[Exercise] Give an unaltered copy of the listing below, minus its pictures.
--------------------
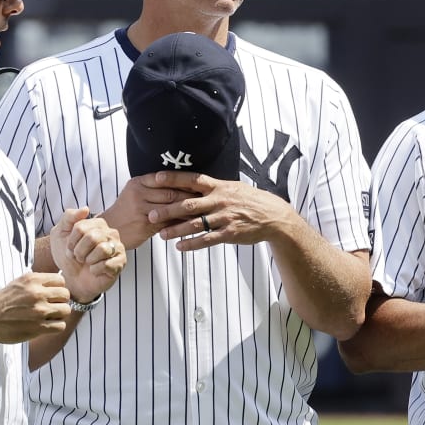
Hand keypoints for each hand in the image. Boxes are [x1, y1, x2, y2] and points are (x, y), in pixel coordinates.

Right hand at [0, 272, 71, 341]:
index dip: (58, 289)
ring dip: (59, 315)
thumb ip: (37, 283)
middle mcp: (37, 293)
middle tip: (50, 307)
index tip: (50, 296)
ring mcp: (38, 310)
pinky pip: (60, 326)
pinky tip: (45, 326)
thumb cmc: (1, 303)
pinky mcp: (38, 327)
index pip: (61, 280)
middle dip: (60, 301)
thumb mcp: (18, 284)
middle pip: (66, 295)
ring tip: (47, 317)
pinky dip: (55, 327)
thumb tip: (58, 285)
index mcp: (32, 280)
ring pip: (66, 310)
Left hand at [49, 207, 126, 303]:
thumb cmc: (68, 256)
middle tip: (78, 257)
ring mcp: (118, 248)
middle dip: (79, 251)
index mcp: (98, 224)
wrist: (72, 278)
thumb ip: (69, 217)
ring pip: (102, 250)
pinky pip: (107, 265)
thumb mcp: (60, 233)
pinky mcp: (120, 263)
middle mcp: (111, 234)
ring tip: (87, 263)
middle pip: (92, 237)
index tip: (70, 248)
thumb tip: (85, 209)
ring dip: (88, 260)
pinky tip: (94, 270)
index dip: (71, 241)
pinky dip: (95, 270)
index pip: (81, 227)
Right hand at [101, 174, 199, 250]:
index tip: (199, 185)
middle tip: (207, 199)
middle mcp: (139, 193)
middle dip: (191, 196)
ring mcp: (141, 208)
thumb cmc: (127, 212)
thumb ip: (153, 188)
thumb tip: (183, 185)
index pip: (165, 178)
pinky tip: (193, 225)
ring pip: (172, 207)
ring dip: (189, 210)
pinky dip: (182, 223)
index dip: (183, 181)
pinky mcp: (145, 224)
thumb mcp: (135, 193)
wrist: (109, 230)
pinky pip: (169, 222)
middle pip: (171, 192)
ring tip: (204, 212)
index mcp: (138, 182)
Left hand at [146, 171, 298, 251]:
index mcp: (219, 186)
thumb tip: (191, 183)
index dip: (173, 178)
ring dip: (177, 230)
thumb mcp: (232, 188)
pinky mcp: (230, 233)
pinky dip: (192, 244)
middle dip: (168, 210)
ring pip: (195, 224)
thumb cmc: (250, 201)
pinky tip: (180, 247)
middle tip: (151, 215)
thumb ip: (212, 187)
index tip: (156, 178)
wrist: (273, 216)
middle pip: (189, 205)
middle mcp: (220, 200)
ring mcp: (225, 217)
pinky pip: (208, 239)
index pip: (192, 180)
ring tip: (161, 235)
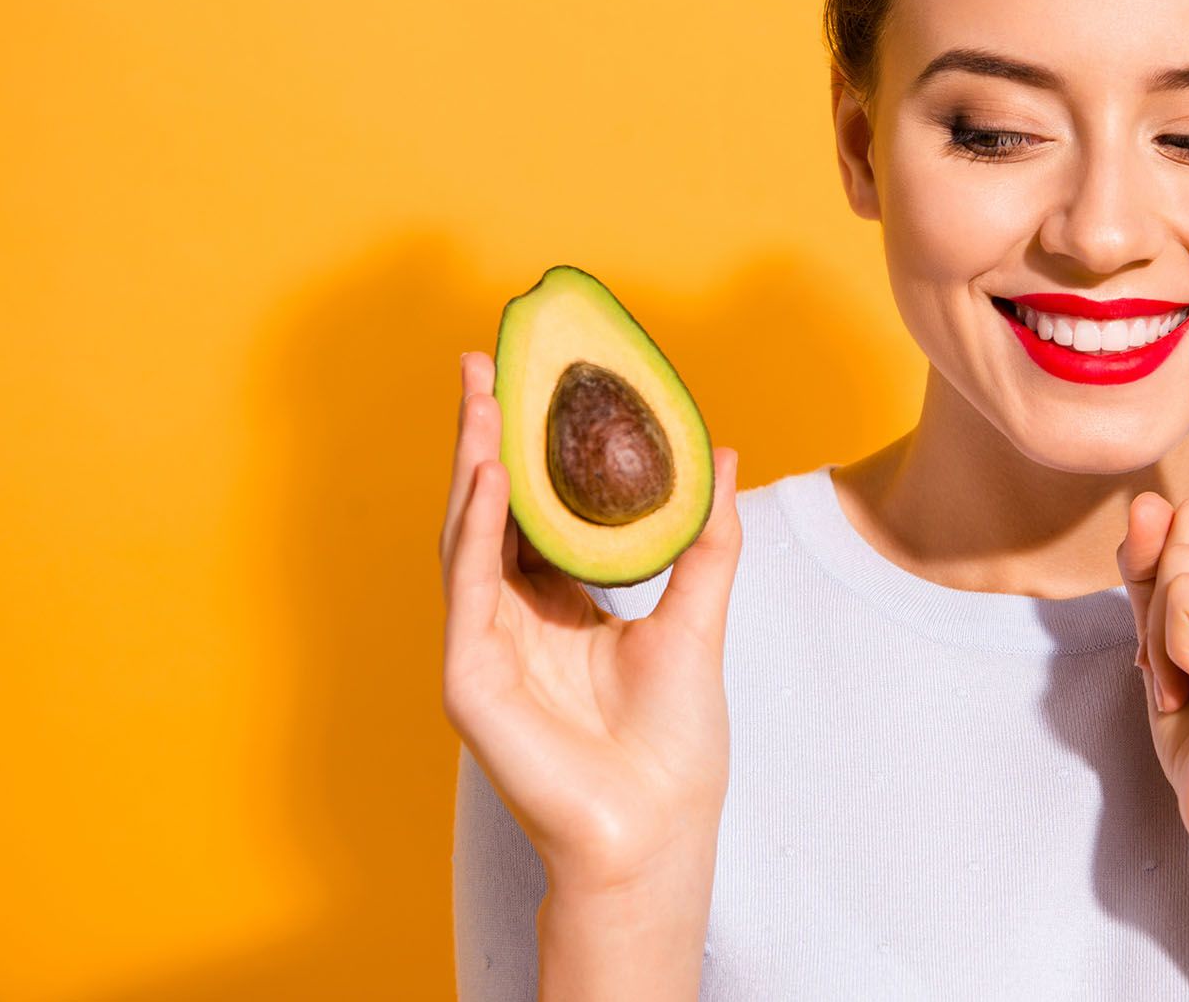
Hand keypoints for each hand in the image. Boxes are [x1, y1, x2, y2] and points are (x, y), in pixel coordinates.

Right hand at [440, 351, 742, 888]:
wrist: (662, 826)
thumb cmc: (674, 742)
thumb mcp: (697, 615)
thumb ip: (706, 536)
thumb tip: (723, 451)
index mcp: (557, 607)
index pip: (530, 509)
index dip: (525, 445)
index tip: (527, 377)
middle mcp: (512, 622)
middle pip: (487, 511)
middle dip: (481, 437)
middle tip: (481, 362)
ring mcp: (483, 650)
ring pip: (466, 539)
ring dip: (469, 465)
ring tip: (480, 399)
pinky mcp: (469, 682)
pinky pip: (466, 591)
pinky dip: (475, 529)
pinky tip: (486, 476)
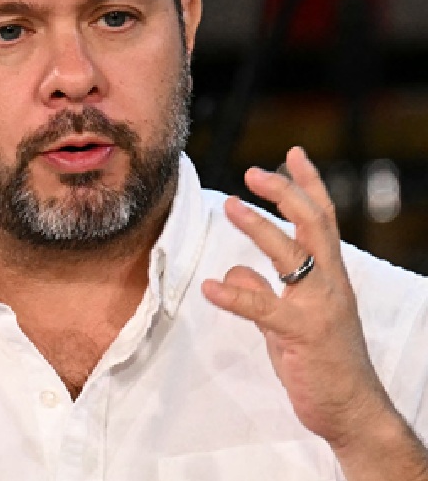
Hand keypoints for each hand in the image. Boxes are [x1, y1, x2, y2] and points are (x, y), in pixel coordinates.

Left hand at [200, 147, 397, 452]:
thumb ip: (265, 292)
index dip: (308, 185)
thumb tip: (236, 269)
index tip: (291, 153)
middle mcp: (331, 285)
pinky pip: (267, 309)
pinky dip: (237, 295)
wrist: (353, 410)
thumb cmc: (322, 363)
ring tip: (230, 205)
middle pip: (314, 225)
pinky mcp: (303, 336)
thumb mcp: (288, 321)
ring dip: (260, 228)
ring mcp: (320, 309)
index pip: (323, 220)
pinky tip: (210, 288)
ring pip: (294, 257)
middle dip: (287, 193)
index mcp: (330, 277)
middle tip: (254, 171)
--------------------
[Answer for the task]
Hand keypoints for each hand in the image. Boxes are [x1, y1, x2, y2] and points are (x, y), in pixel coordinates.

Right hand at [0, 272, 71, 341]:
index dip: (58, 289)
ring dip: (59, 315)
thumb ip: (37, 283)
middle mcp: (37, 293)
middle tip: (50, 307)
index tip: (50, 296)
ring mcp: (38, 310)
pinky pip: (60, 326)
pinky tip: (45, 326)
thumb cmc: (1, 303)
pinky mcp: (38, 327)
index pip: (61, 280)
middle dip: (60, 301)
thumb mcp: (18, 284)
middle pip: (66, 295)
ring tip: (47, 317)
pinky dip: (55, 327)
thumb tip: (58, 285)
index mcp: (32, 280)
ring pip: (66, 310)
Left hand at [49, 207, 126, 303]:
thumb cmc: (68, 256)
middle tip: (78, 257)
ring mcp: (118, 248)
middle dip: (79, 251)
index mcp: (98, 224)
wrist: (72, 278)
thumb ip: (69, 217)
ring pip: (102, 250)
pinky pip: (107, 265)
thumb mcp: (60, 233)
pinky mcp: (120, 263)
middle mcp: (111, 234)
ring tip: (87, 263)
middle pip: (92, 237)
index tip: (70, 248)
thumb tip: (85, 209)
ring dip: (88, 260)
pinky tip: (94, 270)
index dip: (71, 241)
pinky dip: (95, 270)
index pip: (81, 227)
Right hand at [101, 174, 199, 250]:
index tip: (199, 185)
middle tip: (207, 199)
middle mcp: (139, 193)
middle dip: (191, 196)
ring mcp: (141, 208)
thumb cmc: (127, 212)
thumb ip: (153, 188)
thumb tip: (183, 185)
index pip: (165, 178)
pinky tip: (193, 225)
ring pip: (172, 207)
ring dip: (189, 210)
pinky dip: (182, 223)
index dip: (183, 181)
pinky mcp: (145, 224)
thumb mcp: (135, 193)
wrist: (109, 230)
pinky pip: (169, 222)
middle pip: (171, 192)
ring tip: (204, 212)
index mcp: (138, 182)
Left hand at [146, 171, 298, 251]:
index mcp: (219, 186)
thumb tip: (191, 183)
index dip: (173, 178)
ring dip: (177, 230)
thumb mcp: (232, 188)
pinky mcp: (230, 233)
pinky dip: (192, 244)
middle dip: (168, 210)
ring pip: (195, 224)
thumb cmc: (250, 201)
pinky tip: (180, 247)
middle tip: (151, 215)
thumb ip: (212, 187)
index tip: (156, 178)
wrist: (273, 216)
middle pip: (189, 205)
middle mcp: (220, 200)
ring mcp: (225, 217)
pinky pip: (208, 239)
index pip: (192, 180)
ring tip: (161, 235)
Hand keypoints for each hand in the image. Boxes are [x1, y1, x2, y2] and points are (x, y), in pixel coordinates.

Right hand at [440, 351, 742, 888]:
wrist: (662, 826)
thumb cmc: (674, 742)
thumb mcp: (697, 615)
thumb ip: (706, 536)
thumb tip: (723, 451)
index mcp: (557, 607)
index pip: (530, 509)
index dip: (525, 445)
index tip: (527, 377)
middle mcp: (512, 622)
middle pip: (487, 511)
middle dip: (481, 437)
middle tip: (481, 362)
ring mcp: (483, 650)
ring pip: (466, 539)
ring dip: (469, 465)
ring tip: (480, 399)
pinky mcp: (469, 682)
pinky pip: (466, 591)
pinky dip: (475, 529)
pinky tip: (486, 476)
Hand keypoints for each hand in the image. Boxes are [x1, y1, x2, y2] and points are (x, y), in pixel coordinates.

Left hand at [200, 147, 397, 452]:
thumb ip: (265, 292)
index dip: (308, 185)
thumb tip: (236, 269)
index tip: (291, 153)
middle mcp: (331, 285)
pinky pip: (267, 309)
pinky dip: (237, 295)
wrist: (353, 410)
thumb cmc: (322, 363)
ring tip: (230, 205)
middle pip: (314, 225)
pinky mcp: (303, 336)
thumb mcp: (288, 321)
ring dip: (260, 228)
ring mcp: (320, 309)
index pip: (323, 220)
pinky tip: (210, 288)
ring pip: (294, 257)
middle dip: (287, 193)
index mcp: (330, 277)
middle tip: (254, 171)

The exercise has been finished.